Co-design of Machine Learning Architecture and Hardware for Embedded Systems: Over the past few years, deep learning has helped forge advances in many different areas as diverse as image classification, machine translation, and voice recognition - all research topics that have long been difficult for AI researchers to crack. A subcategory of machine learning, deep learning deals with the use of neural networks to learn features automatically than writing handcrafted programs. This has become possible because computers become faster than it was a decade before. Most deep learning models are massive and take a long time to train. Currently, researchers use multiple high-end GPUs to train and infer such networks. Considering its potential in the future, it would be very beneficial if we can deploy deep nets (CNN, RNN, LSTM etc.) on embedded platforms. But, the large and complex network models work against the small silicon footprint and very limited power budget required for portable computers, tablets, and smartphones. My research interests lie in understanding the behavior of these complex models, optimizing them, and development of novel low power compute accelerator architectures that can support running them efficiently. My approach heavily involves cross-layer optimization across the stack - from model, implementation to underlying hardware architecture.
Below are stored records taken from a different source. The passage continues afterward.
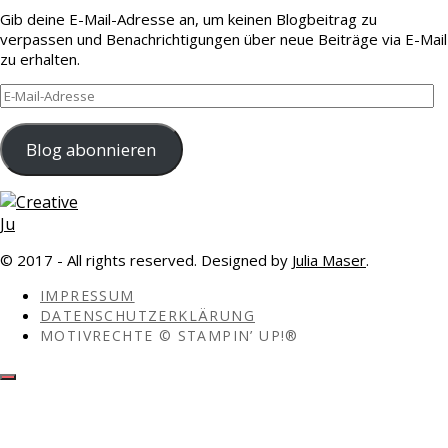
Gib deine E-Mail-Adresse an, um keinen Blogbeitrag zu
verpassen und Benachrichtigungen über neue Beiträge via E-Mail
zu erhalten.
E-
Mail-
Adresse
Blog abonnieren
© 2017 - All rights reserved. Designed by
Julia Maser
.
IMPRESSUM
DATENSCHUTZERKLÄRUNG
MOTIVRECHTE © STAMPIN’ UP!®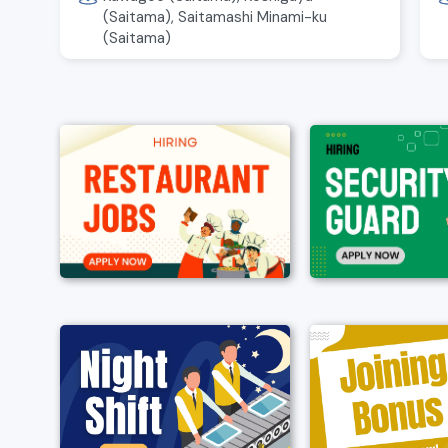
(Saitama), Saitamashi Minami-ku
(Saitama)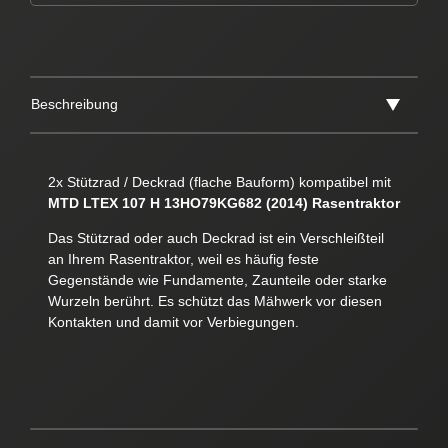
Beschreibung
2x Stützrad / Deckrad (flache Bauform) kompatibel mit
MTD LTEX 107 H 13HO79KG682 (2014) Rasentraktor
Das Stützrad oder auch Deckrad ist ein Verschleißteil
an Ihrem Rasentraktor, weil es häufig feste
Gegenstände wie Fundamente, Zaunteile oder starke
Wurzeln berührt. Es schützt das Mähwerk vor diesen
Kontakten und damit vor Verbiegungen.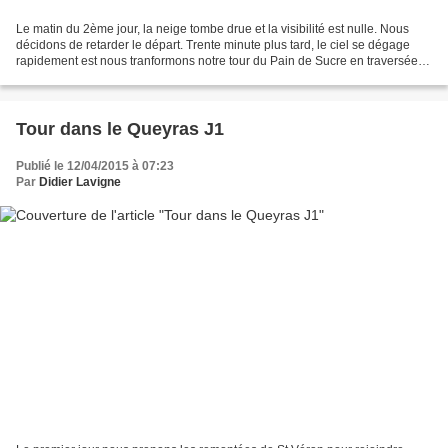
Le matin du 2ème jour, la neige tombe drue et la visibilité est nulle. Nous
décidons de retarder le départ. Trente minute plus tard, le ciel se dégage
rapidement est nous tranformons notre tour du Pain de Sucre en traversée
du col Agnel pour gravir les...
Tour dans le Queyras J1
Publié le 12/04/2015 à 07:23
Par
Didier Lavigne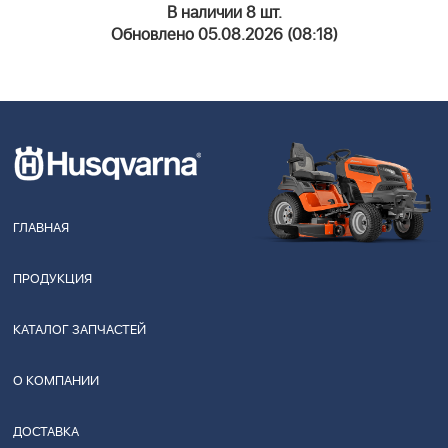
В наличии 8 шт.
Обновлено 05.08.2026 (08:18)
ГЛАВНАЯ
ПРОДУКЦИЯ
КАТАЛОГ ЗАПЧАСТЕЙ
О КОМПАНИИ
ДОСТАВКА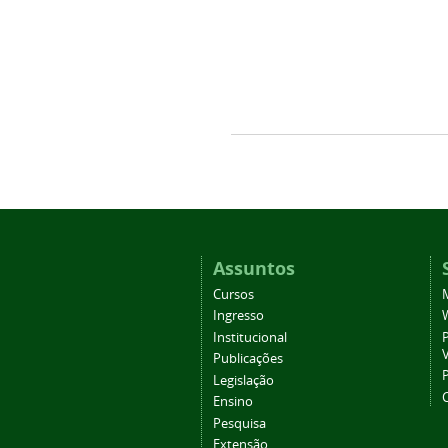
Assuntos
Cursos
Ingresso
Institucional
P
Publicações
P
Legislação
Ensino
Pesquisa
Extensão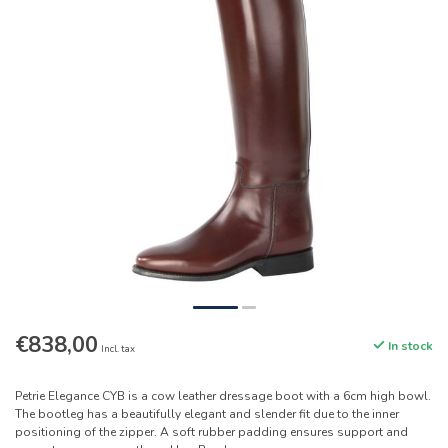
€838,00
In stock
Incl. tax
Petrie Elegance CYB is a cow leather dressage boot with a 6cm high bowl.
The bootleg has a beautifully elegant and slender fit due to the inner
positioning of the zipper. A soft rubber padding ensures support and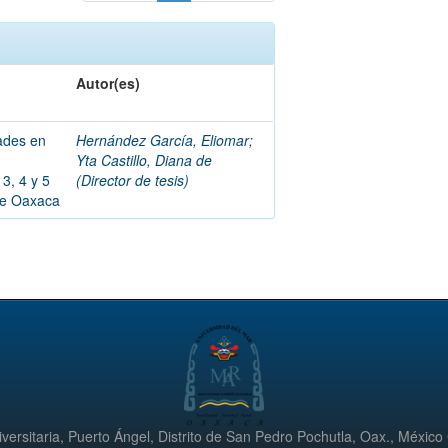
Autor(es)
dades en
Hernández García, Eliomar
;
Yta Castillo, Diana de
3, 4 y 5
(Director de tesis)
 de Oaxaca
versitaria, Puerto Ángel, Distrito de San Pedro Pochutla, Oax., México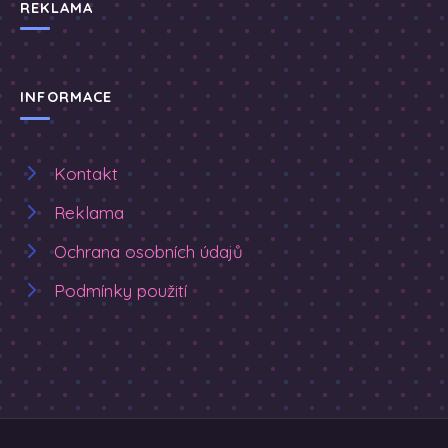
REKLAMA
INFORMACE
Kontakt
Reklama
Ochrana osobních údajů
Podmínky použití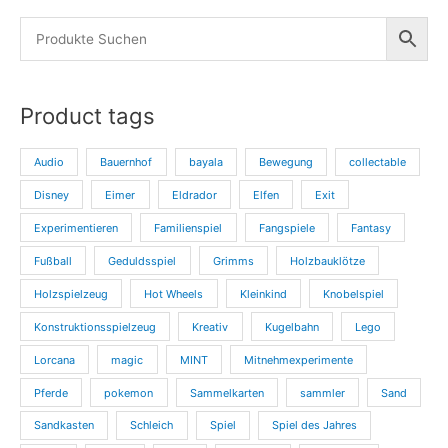
Product tags
Audio
Bauernhof
bayala
Bewegung
collectable
Disney
Eimer
Eldrador
Elfen
Exit
Experimentieren
Familienspiel
Fangspiele
Fantasy
Fußball
Geduldsspiel
Grimms
Holzbauklötze
Holzspielzeug
Hot Wheels
Kleinkind
Knobelspiel
Konstruktionsspielzeug
Kreativ
Kugelbahn
Lego
Lorcana
magic
MINT
Mitnehmexperimente
Pferde
pokemon
Sammelkarten
sammler
Sand
Sandkasten
Schleich
Spiel
Spiel des Jahres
I also aim at solutions which are mathematically guided and have a solid reasoning.
Maji P. (Cambridge), Mundy A. (ARM Research), Dasika G. (ARM Research), Beu J. (ARM Research), Mattina M. (ARM Research), and Mullins R. (Cambridge). Efficient Winograd or Cook-Toom Convolution Kernel Implementation on Widely Used Mobile CPUs. IEEE HPCA.EMC2 (Energy Efficient Machine Learning and Cognitive Computing for Embedded Applications) 2019
Maji P., Mullins R. (2017) 1D-FALCON: Accelerating Deep Convolutional Neural Network Inference by Co-optimization of Models and Underlying Arithmetic Implementation. In: Lintas A., Rovetta S., Verschure P., Villa A. (eds) Artificial Neural Networks and Machine Learning – ICANN 2017. ICANN 2017. Lecture Notes in Computer Science, vol 10614. Springer, Cham
Maji, P.; Mullins, R. On the Reduction of Computational Complexity of Deep Convolutional Neural Networks. Entropy 2018, 20, 305.
Maji, P., Bates, D., Chadwick, A', and Mullins, R. ADaPT: optimizing CNN inference on IoT and mobile devices using approximately separable 1-D kernels. In Proceedings of the 1st International Conference on Internet of Things and Machine Learning (IML 2017). ACM, New York, NY, USA, Article 43, 12 pages.